## EXERCISE BRIEF
Rewrite the lines below with "ДОСТАВКА" swapped for "ОТПРАВКА" wherever it appears, and keep everything else the same.
[PROVIDED RECORDS Boundary: Start]
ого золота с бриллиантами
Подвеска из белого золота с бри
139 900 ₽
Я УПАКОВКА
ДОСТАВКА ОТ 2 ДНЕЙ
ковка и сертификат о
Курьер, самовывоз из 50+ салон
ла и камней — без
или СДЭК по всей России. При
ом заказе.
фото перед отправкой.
[PROVIDED RECORDS Boundary: End]
## EXERCISE OUTPUT
ого золота с бриллиантами
Подвеска из белого золота с бри
139 900 ₽
Я УПАКОВКА
ОТПРАВКА ОТ 2 ДНЕЙ
ковка и сертификат о
Курьер, самовывоз из 50+ салон
ла и камней — без
или СДЭК по всей России. При
ом заказе.
фото перед отправкой.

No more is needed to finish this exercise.